Meditation: Head Above the Clouds
- Carolyne Whelan
- Mar 15
- 2 min read

One day when I was in elementary school, I was in the car with my dad on our way to a softball game: my dad was my coach. He was (is) a great dad and was my softball coach. He told me to put my hand out the window on this particularly foggy early evening in spring. "That," he said, "is a cloud." At the time, I erroneously thought it ruined the magic of clouds, or space. I'm a little smarter now, and see the true magic in knowledge — the more we know, the more questions arise, the more we can see, the more wondrous the world appears.

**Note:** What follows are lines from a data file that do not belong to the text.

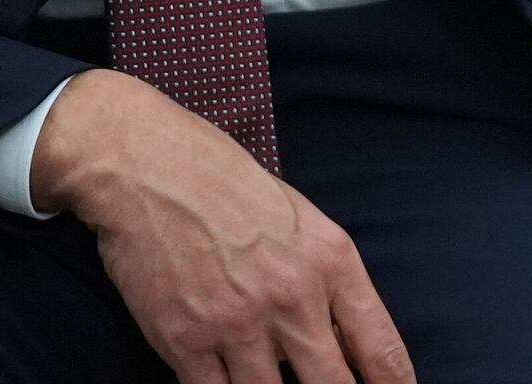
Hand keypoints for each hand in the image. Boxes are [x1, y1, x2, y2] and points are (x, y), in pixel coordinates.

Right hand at [32, 68, 413, 383]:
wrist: (152, 169)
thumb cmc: (230, 187)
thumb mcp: (303, 221)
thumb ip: (328, 282)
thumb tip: (344, 342)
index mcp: (331, 262)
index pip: (380, 346)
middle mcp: (292, 298)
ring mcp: (237, 324)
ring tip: (272, 381)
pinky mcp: (186, 341)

We begin to also see all we don't know, all there is still to learn, the knowledge of our ignorance creating wonder rather than resentment.
So for this meditation, think about — with love — what you have taken a lot time to accept the knowledge of, and what universes have been opened up to you as the result.
Imagine yourself walking through a fog. It's a chilly spring day, and darker than expected. You decide to head into the woods. The smells are intense, and you wonder what is rotting, what is growing. As you continue on, the trail kicks up. It isn't too steep to maintain traction, but it's steep enough that your body warms and the chill now feels warm against your face as you unzip your jacket. Everything is a bit darker than expected and you can't see far in front of you. Every step is a small surprise, you slowly uncover more of your surroundings while your past is enveloped in fog. For every learning there is an unlearning, but you aren't stressed: you trust the journey, that you made it this far, that the voyage home won't be unmanageable or full of surprises even though you can't see it in the moment.
Soon, the trail is alight. The fog doesn't lift, you have climbed above it. The fog stretches below, but that doesn't matter, because your vantage point spans above it. What do you see? What do you smell, now that you're out of the damp forest? The sun is warm on your face. Slowly the chill starts to set back in but it feels good to cool off. You zip your jacket and head back down the trail. Back into the fog. From this angle, heading down, you see more than you did on the way up, different perspectives showing a new universe unfolding.
As you make your way back to the street, the fog dissipates. By the time you are home, the world is clear. The sun is setting. You can see a few stars start to appear.